Podium Ownage: Early results
With all of the hand wringing about the Own the Podium program, and was the money worth it I thought I might apply some basic statistics to the problem. Testing weather or not a technique works is one of the basic things we do in Computer Science; if you make a change to a piece of software you test to see if the change improves it. Otherwise it’s not worth doing.
Methodology: each class of sport will be considered a sample: the OTP program has sports classified into 14 categories, but Wikipedia has them in grouped slightly differently. Where possible, and where the sample size is large enough I’ve separated Men’s and Women’s events just to see if there is a difference in bang for the buck. A Did not Finish (DNF) or Did Not Start (DNS) or Disqualified (DSQ ) is considered no measurement of performance, and is discarded.
Data Sources: Wikipedia’s articles “Canada at the 2006 Winter Olympics” and “Canada at the 2010 Winter Olympics“
I imported all of the placements for each athlete, and averaged the placements per sport. I also calculated the standard deviations, which as you can imagine were quite large. The following chart compares the results per sport between the 2006 and 2010 Winter Olympics:
As you can see, there are some improvements and some “disprovements”: biathlon, bobsleigh and cross country skiing show the largest improvements overall, even though we won no medals in those sports.

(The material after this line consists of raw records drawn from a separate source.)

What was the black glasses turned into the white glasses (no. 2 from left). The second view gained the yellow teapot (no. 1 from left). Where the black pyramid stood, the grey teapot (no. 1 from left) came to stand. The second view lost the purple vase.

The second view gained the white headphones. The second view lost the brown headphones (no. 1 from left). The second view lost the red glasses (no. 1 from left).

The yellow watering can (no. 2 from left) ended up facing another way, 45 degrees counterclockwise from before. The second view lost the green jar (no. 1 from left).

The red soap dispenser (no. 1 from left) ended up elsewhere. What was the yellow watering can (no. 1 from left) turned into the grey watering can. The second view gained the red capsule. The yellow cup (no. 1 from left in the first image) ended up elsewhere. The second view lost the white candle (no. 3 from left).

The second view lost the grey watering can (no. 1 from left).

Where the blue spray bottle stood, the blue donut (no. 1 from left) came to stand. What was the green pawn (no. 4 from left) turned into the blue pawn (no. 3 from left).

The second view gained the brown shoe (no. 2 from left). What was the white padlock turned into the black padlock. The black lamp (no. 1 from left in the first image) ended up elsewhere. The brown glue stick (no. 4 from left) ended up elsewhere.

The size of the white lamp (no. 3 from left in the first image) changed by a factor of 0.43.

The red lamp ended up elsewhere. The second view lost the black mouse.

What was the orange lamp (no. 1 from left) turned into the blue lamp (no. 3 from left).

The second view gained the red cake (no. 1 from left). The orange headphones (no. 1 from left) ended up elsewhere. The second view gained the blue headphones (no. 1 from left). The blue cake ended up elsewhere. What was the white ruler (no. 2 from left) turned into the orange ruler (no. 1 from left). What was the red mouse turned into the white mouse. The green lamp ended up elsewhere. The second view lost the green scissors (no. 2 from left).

Now, I understand that the analysis is flawed in many ways, not the least of which is that the standard deviation is greater than the difference in results for every event; this means that the analysis is not statistically significant, but then again neither is the number of gold medals:
However, as a simple comparison of improvement over one season for a team of people it does make a point: improvement is not about being first. Ultimately the name for the OTP program is probably the cause of much of the concern (and pressure) over weather the athletes were winning enough metal. I think the blame for the name can be put squarely into the ultra-competitive nature of corporations, and the idea that first is the only place worth mentioning.
By the way, did anyone notice how well Eric Guay did at the alpine events? 5th in both the Super-G and the Downhill, and possible the most deserving athlete with the least press coverage during the games. 0.33 and 0.34 seconds from the Gold Medal time.
Now I’m not a fan of the “everyone gets a medal” stuff that’s happening in schools these days, but 0.34 seconds is pretty damn close to Gold, and in the words of my mother “Someone should give him a medal”.
Actually, on further thought, the relation to the standard deviation does not make the comparison statistically insignificant. It just means that the effect is lower than one std dev. Statistical significance is a function of the sample size in relation to the population, and in this case the sample is the population.
A friend of mine has called into question my use of the "average" as a descriptive statistic when comparing the group of athletes from 2006 and 2010. He states the following:
"Let's say last year we were able to send 3 athletes to downhill skii but this year we qualified more so we sent 5 athletes. The mean might go down."
And the mean might go up, and the mean might stay the same. The average is a good tool for comparing numbers that are generated through the same process, in this case the selection and performance of an athlete at given sport in the winter games.
In fact, if we qualify more athletes and the mean goes down then this is a valid effect on the performance of the group, and is reflected in the average. Thus the average measure when I intended it to measure: the average performance of the Canadian team.
It also works to compare the performances.
However, this brings me to 2 valid criticisms of my use of statistics:
1) are the groups doing the same thing. In the case of the Olympics I have grouped all alpine events, all ski events and all short track, long track, snowboard, and freestyle events.
2) is it valid to separate the men and women.
For #1 I've lumped some very different sports into one group. The rationale is that these sporting groups are close enough that they are comparable. For instance, Lindsay Vonn participates in all of the alpine events, as do most of her team mates. This is also true of short track, long track, and many of the Nordic events. Biathalon is different because it is indeed a very different skill than the rest of the Nordic events.
On separating out the women; I haven't looked into the funding arrangement, but I do know that for Hockey the amount given to each sport (men's and women's) is different. I thought it would be interesting to separate some of them out to see if the difference in performance was significant on a gender basis.
I'll do some more work on this presently.